丹参(たんじん)・川芎(せんきゅう)・乳香(にゅうこう)・没薬(もつやく)・牛膝(ごしつ)・田七人参(でんしちにんじん)など

○水分代謝を良くする
体の水分代謝が悪くなっても腰痛が悪化します。その場合は、利水薬(水分代謝の改善)を使用します。雨天などで膝の痛みが悪化したり、膝が重苦しくなる場合も水分代謝を良くする治療が必要となります。 茯苓(ぶくりょう)・薏苡仁(よくいにん)・防已(ぼうい)など

○保温する(お風呂に入って膝が楽になる場合)

入浴や患部の保温によって腰の症状が軽減される場合は腰を温める処方を使用します。
桂枝(けいし)・細辛(さいしん)・独活(どっかつ)・麻黄(まおう)・附子(ぶし)など

○経絡の流れを整える
人体には目に見えない経絡という気の通り道があり、痛みの軽減には経絡の通りを良くする必要があります。
桂枝(けいし)・食用蟻(しょくようあり)・川芎(せんきゅう)・地竜(じりゅう)・威霊仙(いれいせん)・羌活(きょうかつ)など

○軟骨や骨を補うための材料を補給
すり減ってしまった軟骨を補うための材料を補給します。
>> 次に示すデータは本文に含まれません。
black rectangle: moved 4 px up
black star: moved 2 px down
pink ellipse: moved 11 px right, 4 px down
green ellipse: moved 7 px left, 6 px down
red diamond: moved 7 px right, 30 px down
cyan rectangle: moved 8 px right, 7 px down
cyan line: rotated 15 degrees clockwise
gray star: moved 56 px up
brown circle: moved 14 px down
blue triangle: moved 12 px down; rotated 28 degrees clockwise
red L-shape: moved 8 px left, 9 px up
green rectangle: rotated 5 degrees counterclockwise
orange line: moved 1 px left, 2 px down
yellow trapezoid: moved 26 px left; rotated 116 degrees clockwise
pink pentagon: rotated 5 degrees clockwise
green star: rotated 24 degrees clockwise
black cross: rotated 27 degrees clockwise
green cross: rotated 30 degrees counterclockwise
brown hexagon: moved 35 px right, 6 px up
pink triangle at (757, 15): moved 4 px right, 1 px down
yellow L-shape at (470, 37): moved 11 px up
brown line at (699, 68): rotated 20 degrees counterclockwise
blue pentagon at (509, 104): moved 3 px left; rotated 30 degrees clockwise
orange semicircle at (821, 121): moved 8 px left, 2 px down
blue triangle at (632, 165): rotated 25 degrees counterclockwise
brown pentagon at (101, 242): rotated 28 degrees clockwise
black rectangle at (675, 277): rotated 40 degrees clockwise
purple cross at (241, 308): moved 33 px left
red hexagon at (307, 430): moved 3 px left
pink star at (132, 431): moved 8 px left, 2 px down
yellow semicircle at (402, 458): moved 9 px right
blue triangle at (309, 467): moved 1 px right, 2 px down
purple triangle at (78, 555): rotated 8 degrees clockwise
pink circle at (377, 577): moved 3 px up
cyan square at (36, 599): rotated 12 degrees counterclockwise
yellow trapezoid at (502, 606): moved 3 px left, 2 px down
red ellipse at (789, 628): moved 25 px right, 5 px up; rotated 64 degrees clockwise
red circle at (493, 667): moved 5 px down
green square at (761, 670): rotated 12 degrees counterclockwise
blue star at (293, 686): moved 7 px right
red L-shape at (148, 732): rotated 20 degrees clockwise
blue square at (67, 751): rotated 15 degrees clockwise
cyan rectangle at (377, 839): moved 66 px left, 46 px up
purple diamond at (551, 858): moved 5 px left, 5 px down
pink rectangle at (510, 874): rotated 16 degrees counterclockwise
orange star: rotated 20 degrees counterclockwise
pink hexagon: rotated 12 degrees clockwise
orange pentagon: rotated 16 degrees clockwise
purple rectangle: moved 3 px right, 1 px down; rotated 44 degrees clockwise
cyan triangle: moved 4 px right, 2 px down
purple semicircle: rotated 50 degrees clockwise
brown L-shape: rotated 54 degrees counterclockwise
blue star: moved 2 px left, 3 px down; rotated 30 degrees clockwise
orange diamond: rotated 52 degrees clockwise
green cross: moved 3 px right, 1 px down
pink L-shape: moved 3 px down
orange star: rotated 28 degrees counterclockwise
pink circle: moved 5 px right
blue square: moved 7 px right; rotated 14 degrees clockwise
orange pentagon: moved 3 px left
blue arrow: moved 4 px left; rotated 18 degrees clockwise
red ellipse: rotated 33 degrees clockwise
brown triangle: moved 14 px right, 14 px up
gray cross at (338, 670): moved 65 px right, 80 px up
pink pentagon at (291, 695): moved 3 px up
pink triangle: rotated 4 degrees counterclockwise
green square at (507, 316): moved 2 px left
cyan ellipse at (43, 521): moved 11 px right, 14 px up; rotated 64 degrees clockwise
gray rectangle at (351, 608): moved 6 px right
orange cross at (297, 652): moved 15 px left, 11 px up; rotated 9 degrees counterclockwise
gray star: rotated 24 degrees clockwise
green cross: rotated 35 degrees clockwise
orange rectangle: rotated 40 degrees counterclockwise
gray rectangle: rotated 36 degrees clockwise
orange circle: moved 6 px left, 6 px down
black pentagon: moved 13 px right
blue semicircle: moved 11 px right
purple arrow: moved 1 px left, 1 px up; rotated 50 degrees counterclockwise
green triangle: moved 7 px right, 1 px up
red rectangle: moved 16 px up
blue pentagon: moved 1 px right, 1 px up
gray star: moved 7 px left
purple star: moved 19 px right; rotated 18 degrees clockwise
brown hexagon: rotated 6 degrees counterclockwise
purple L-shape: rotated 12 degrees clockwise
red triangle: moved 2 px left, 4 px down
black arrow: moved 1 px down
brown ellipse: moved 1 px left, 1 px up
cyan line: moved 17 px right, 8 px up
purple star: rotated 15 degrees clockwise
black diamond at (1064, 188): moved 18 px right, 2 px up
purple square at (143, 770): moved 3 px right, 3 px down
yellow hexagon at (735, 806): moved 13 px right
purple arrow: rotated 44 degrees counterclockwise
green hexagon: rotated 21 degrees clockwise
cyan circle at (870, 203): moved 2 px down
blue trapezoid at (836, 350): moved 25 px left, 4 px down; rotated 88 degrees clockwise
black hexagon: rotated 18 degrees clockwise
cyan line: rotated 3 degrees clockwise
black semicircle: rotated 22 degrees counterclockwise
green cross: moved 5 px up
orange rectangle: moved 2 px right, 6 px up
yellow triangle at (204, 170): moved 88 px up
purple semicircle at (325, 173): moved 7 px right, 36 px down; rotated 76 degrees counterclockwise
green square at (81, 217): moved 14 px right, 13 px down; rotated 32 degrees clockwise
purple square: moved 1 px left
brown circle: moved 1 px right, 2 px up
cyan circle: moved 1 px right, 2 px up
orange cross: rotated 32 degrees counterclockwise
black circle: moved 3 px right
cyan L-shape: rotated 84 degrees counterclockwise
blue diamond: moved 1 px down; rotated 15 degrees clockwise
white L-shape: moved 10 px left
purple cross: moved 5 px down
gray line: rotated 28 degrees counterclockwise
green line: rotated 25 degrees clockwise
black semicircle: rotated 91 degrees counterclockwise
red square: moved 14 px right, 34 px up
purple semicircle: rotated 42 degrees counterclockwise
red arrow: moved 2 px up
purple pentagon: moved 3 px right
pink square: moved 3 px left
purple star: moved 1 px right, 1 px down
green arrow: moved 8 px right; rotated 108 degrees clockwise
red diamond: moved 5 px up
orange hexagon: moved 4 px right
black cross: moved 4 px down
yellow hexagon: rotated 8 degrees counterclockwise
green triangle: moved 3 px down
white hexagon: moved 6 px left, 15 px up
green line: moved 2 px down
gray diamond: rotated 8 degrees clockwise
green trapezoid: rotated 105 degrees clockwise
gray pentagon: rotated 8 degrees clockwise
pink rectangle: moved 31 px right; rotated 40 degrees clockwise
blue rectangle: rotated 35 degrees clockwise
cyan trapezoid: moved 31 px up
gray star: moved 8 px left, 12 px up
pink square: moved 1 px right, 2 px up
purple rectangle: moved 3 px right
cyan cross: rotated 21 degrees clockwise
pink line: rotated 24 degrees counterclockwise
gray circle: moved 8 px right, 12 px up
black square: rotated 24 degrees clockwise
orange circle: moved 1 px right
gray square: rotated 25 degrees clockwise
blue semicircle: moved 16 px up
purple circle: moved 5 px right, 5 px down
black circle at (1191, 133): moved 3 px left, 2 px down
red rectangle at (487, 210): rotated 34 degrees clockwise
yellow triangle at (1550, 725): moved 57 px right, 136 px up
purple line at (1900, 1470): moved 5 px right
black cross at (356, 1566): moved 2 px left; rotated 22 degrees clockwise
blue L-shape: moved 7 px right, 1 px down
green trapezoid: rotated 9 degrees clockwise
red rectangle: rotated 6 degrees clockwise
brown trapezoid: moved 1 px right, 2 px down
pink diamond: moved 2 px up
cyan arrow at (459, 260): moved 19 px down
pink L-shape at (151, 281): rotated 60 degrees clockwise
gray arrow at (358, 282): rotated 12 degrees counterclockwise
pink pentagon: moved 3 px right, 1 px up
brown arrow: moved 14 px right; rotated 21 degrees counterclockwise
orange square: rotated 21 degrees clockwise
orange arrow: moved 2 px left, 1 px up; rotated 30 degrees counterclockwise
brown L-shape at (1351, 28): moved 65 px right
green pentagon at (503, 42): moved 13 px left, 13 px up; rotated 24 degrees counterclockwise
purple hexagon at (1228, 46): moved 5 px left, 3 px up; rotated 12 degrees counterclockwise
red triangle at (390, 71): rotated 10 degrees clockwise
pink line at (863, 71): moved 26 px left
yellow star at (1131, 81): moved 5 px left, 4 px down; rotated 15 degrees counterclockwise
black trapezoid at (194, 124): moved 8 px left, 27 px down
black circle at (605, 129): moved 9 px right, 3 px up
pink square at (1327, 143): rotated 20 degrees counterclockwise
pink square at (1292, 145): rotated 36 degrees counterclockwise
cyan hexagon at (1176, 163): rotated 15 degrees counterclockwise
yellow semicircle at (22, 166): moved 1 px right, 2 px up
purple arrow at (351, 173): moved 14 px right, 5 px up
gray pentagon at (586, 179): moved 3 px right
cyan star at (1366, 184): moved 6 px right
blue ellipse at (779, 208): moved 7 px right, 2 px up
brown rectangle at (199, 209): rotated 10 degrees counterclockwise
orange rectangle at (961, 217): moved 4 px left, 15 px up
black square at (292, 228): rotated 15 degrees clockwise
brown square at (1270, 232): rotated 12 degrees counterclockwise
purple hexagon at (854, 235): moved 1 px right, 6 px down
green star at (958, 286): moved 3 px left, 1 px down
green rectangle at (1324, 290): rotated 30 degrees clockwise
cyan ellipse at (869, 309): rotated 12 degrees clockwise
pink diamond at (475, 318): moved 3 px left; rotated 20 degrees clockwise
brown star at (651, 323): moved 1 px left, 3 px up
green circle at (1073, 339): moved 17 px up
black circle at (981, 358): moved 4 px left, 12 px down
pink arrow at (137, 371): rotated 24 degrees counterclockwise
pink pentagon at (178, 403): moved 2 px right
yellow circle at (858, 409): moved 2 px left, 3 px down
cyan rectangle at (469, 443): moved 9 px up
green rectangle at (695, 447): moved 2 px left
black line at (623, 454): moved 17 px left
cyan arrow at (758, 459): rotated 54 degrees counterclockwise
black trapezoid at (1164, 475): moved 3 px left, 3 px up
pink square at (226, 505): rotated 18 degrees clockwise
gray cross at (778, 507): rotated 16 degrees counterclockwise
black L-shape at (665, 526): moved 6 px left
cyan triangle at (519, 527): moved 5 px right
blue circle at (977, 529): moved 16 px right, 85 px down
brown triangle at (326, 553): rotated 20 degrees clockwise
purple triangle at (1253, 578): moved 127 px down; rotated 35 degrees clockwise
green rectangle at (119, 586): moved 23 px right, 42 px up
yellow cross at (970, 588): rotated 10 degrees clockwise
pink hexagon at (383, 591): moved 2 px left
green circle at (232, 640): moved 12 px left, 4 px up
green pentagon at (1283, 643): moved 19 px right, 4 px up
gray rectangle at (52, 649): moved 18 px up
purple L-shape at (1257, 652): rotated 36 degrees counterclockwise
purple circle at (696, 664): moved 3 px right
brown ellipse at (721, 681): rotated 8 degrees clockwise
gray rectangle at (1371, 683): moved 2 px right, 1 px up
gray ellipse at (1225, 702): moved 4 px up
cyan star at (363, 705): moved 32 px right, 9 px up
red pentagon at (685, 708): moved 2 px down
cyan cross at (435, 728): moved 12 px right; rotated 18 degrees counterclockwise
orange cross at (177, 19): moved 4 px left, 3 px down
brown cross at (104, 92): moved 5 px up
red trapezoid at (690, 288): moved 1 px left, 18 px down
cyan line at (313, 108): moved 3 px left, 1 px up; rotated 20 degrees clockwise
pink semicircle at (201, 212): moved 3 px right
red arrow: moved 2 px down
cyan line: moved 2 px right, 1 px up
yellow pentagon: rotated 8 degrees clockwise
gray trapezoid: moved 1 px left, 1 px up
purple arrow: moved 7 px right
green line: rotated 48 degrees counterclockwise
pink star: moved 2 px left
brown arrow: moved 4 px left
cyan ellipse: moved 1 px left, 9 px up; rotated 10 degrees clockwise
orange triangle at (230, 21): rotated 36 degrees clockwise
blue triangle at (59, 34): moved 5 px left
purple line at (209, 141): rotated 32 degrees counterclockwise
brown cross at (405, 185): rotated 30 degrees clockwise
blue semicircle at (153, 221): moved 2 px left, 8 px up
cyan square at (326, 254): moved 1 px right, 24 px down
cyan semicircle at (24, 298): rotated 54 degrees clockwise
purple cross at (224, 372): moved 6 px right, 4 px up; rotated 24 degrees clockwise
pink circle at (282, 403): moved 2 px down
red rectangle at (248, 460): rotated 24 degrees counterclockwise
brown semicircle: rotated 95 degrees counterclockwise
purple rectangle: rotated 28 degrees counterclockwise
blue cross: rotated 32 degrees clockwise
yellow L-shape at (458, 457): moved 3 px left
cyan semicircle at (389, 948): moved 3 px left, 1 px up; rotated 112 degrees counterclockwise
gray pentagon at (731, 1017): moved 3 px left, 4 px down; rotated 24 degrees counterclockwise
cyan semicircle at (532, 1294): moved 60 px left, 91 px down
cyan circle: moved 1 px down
(コラーゲン・コンドロイチン・グルコサミン・カルシウムなど)

○筋肉・筋の強化
膝支える足の筋肉や筋を丈夫にする強筋骨作用のある薬草を使用します。
続断(ぞくだん)・桑寄性(そうきせい)・杜仲(とちゅう)など

坐骨神経痛によい代表的な漢方薬

・神経・筋肉・腱の改善
長年の腰痛や関節痛、足腰がだるい、冷えや疲れで症状が悪化する
独歩顆粒(どっぽかりゅう)・八味地黄丸(はちみじおうがん)・イーパオ(食用アリ製剤)など

・血行改善と経絡・筋肉の調整
関節や筋肉に痛みやしびれがあり、お風呂で楽になり、夜間ひどくなりやすい。
疎経活血湯(そけいかっけつとう)・桂枝茯苓丸(けいしぶくりょうがん)など

・患部を温め痛みを改善
冷えると痛みが増す、お風呂で温まると楽になる、むくみ、尿がすっきりでない。
桂枝加朮附湯(けいしかじゅつぶとう)・桂姜棗草黄辛附湯(けいきょうそうそうおうしんぶとう)など

・水分代謝の改善
関節に水が溜まる、天候が悪くなってくると痛みが増す、むくみ
防己黄耆湯(ぼういおうぎとう)・桂枝加苓朮湯(けいしかれいじゅつとう)など

まとめ

体調・症状にあった漢方薬を服用していくことにより、少しずつ症状が楽になっていきます。

また、日常生活の改善も大切で、痛みが強いときは安静を心がけ、少し症状が楽なときは、腰の周りの筋肉をほぐすように適度なストレッチや入浴をお勧めします。